Especialistas avaliam mudanças climáticas no Rio Grande do Sul
2006-03-15
Se aquecimento global já foi sinônimo de preocupação na comunidade científica, hoje ganhou “status” de calamidade. Os discursos partem de todas as partes do globo, e o Rio Grande do Sul também sente os efeitos causados pela concentração de gases de efeito estufa.
O efeito estufa, em concentrações normais, é benéfico para o planeta, pois impede um resfriamento excessivo durante a noite. O aumento dos gases na atmosfera, principalmente de gás carbônico (CO2), porém, faz com que o calor fique retido entre as nuvens, provocando o aquecimento.
Conseqüência do aquecimento, a elevação das temperaturas mínimas vem crescendo há pelo menos 50 anos no Rio Grande do Sul. De acordo com o meteorologista do CPPMet (Centro de Pesquisas e Previsões Meteorológicas) da Ufpel (Universidade Federal de Pelotas) Júlio Marques, o responsável por esse aumento é o vapor de água, um dos gases causadores do efeito. “Não sentimos tanta diferença durante o dia, mas percebemos que as noites, principalmente no verão, estão se tornando mais quentes”, acrescenta.
O aumento do vapor d´água é reflexo do aumento da temperatura do Oceano Atlântico, regulador básico do clima no Rio Grande do Sul. “O Atlântico é a principal fonte de umidade para o Estado, é ele quem rege a circulação dos ventos. Tanto que, no litoral, temos o chamado vento de frente, prova dessa influência”, destaca o especialista.
O regime pluvial também se altera, bem como os períodos de alternância entre chuva e estiagem naturais. “Desde que começamos a estudar isso, com dados da década de 40, constatamos que sempre houve épocas de seca e outras de chuva. A diferença é que, atualmente, temos um aumento das chuvas, mas ao mesmo tempo uma estiagem um pouco mais prolongada”, esclarece Marques.
“Se olharmos a escala secular, podemos perceber que há sinais de mudança no clima terrestre”, afirma o agrometeorologista da Embrapa de Passo Fundo, Gilberto Cunha. Ele lembra também que o derretimento das calotas polares e a expansão térmica da água, provocados pelo aquecimento global, influem para a elevação do nível dos oceanos.
Nível dos oceanos
No final de fevereiro, o diretor da Pesquisa Antártica do Reino Unido, Chris Rapley, anunciou que o começo da desintegração da camada de gelo ocidental antártica poderia elevar em até cinco metros o nível do mar. O glaciologista do Núcleo de Pesquisas Antárticas e Climáticas (Nupac) da Universidade Federal do Rio Grande do Sul (Ufrgs), Jefferson Cardia Simões, entretanto, considera um “exagero” pensar em números tão altos. “Talvez daqui a mais ou menos 500 anos ocorra algo do tipo, mas hoje é inviável.
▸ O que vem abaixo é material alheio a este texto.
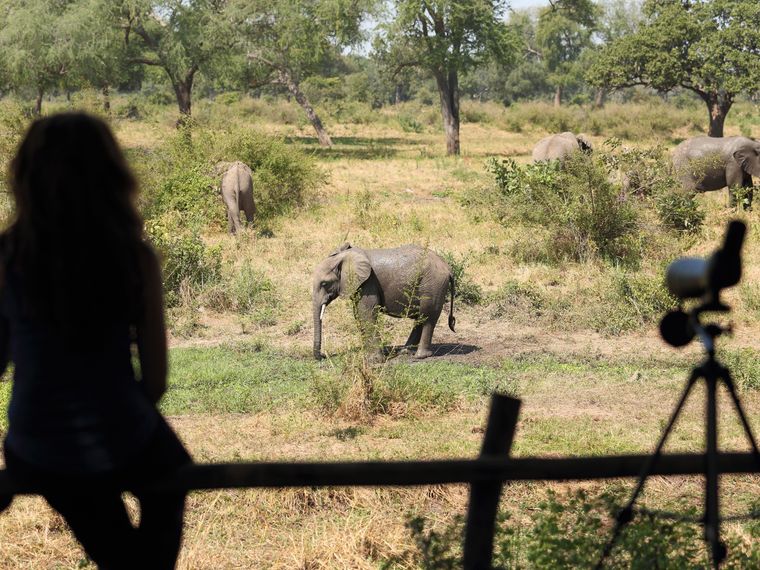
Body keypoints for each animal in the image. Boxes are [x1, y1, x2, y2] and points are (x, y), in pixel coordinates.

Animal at [312, 243, 456, 361]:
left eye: (324, 283)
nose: (323, 356)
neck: (345, 257)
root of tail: (448, 268)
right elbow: (358, 314)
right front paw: (366, 355)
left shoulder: (368, 282)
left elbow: (367, 313)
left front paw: (374, 360)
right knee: (420, 318)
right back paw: (405, 352)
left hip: (433, 285)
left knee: (427, 317)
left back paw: (420, 356)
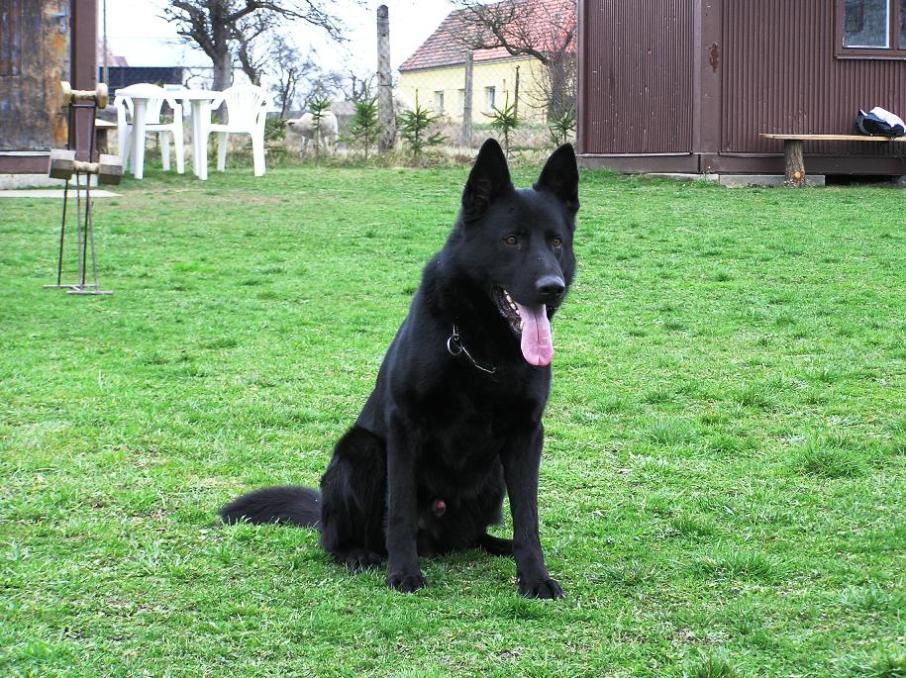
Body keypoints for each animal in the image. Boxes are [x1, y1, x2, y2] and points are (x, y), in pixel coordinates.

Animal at [221, 139, 579, 598]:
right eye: (511, 240)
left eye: (556, 242)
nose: (552, 287)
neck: (483, 346)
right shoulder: (404, 426)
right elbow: (401, 509)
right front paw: (404, 572)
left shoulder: (526, 435)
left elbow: (528, 518)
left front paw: (534, 576)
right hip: (360, 451)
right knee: (338, 539)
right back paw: (360, 554)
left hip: (494, 474)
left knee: (473, 537)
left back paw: (494, 545)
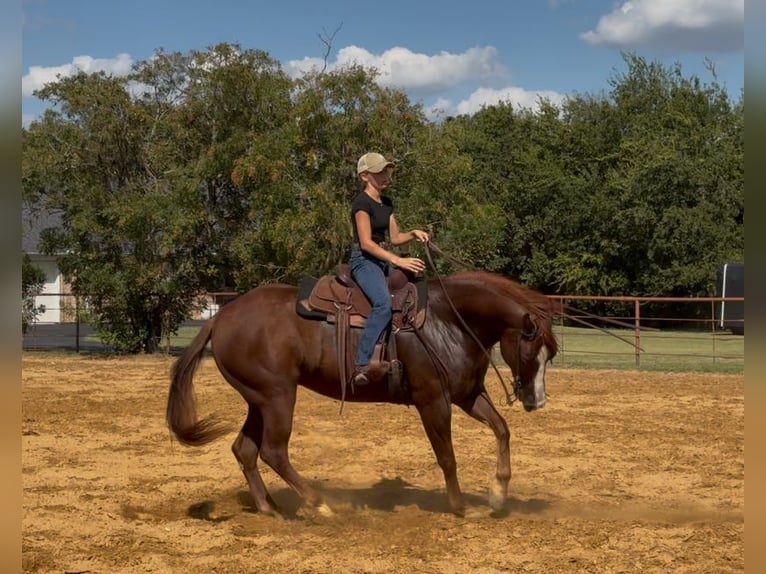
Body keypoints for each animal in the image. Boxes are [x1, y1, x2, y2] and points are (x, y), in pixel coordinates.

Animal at [166, 270, 559, 517]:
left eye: (551, 355)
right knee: (273, 451)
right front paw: (461, 507)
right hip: (278, 397)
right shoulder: (433, 401)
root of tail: (220, 317)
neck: (447, 320)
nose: (536, 401)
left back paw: (269, 507)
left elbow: (502, 429)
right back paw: (321, 505)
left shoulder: (467, 395)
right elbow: (447, 456)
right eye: (530, 353)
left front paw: (498, 494)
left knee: (244, 450)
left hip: (258, 400)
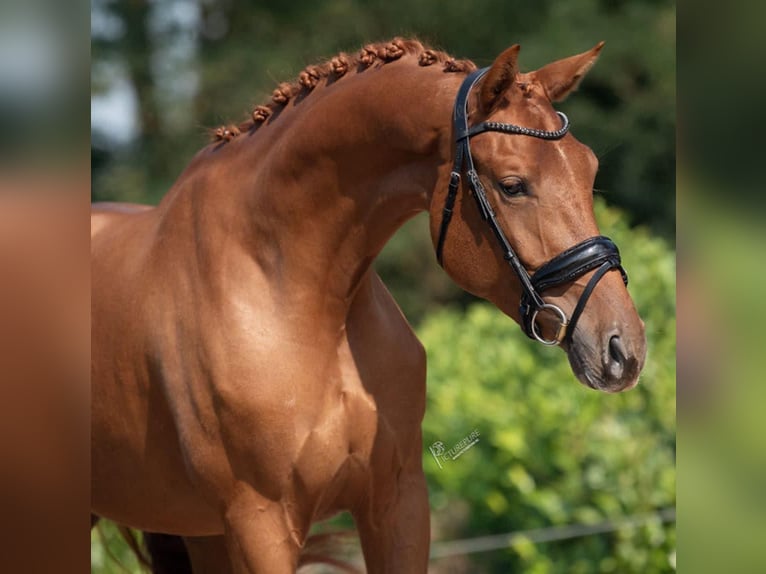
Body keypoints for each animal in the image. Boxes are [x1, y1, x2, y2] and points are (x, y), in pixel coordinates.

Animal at [94, 38, 648, 572]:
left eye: (590, 169)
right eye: (512, 186)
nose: (624, 348)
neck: (300, 300)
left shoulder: (398, 501)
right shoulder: (259, 524)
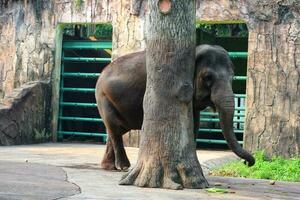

Esses processos são lentos e graduais”, destaca.
De acordo com o especialista, o “factível” é que o nível do mar aumente em 40 cm ou 50 cm nos próximos 50 ou 60 anos. A conseqüência seria a necessidade de investir em defesa costeira, reestruturação de portos e realocação de populações costeiras.
“No caso do Rio Grande do Sul, o aumento poderia provocar a invasão de alguns metros ou até mesmo de 1 ou 2 quilômetros”, explica.
Críticas ao catastrofismo e ao consumismo
O glaciologista critica o “catastrofismo” e o “diluvianismo” que vem à tona quando o assunto é aquecimento global. “Muita coisa é mito. As pessoas pegam todo o gelo do planeta, que ainda cobre 10% da superfície, e derretem. Isso aumentaria o nível do mar em mais de 70m. Seria uma catástrofe mundial, mas sabemos o quanto esses processos são longos. Além do mais, teríamos que dar tanta energia que já estaríamos todos queimados”, salienta.
Simões, por outro lado, condena o atual modo de produção e consumo que está esgotando o planeta. “Não é porque o processo vai ocorrer daqui a algum tempo que não devemos tomar cuidado. Processos que estão ocorrendo hoje são conseqüências do passado, e essa estrutura climática que está sendo alterada hoje pode levar centenas de anos para se reestabilizar. Isso vai levar fome a várias partes do mundo, quebra de safra, fenômenos catastróficos como furacões, mudança nos ciclos de precipitação. Temos de entender que há limites, e pensar nas futuras gerações, deixando de lado o egoísmo”, completa.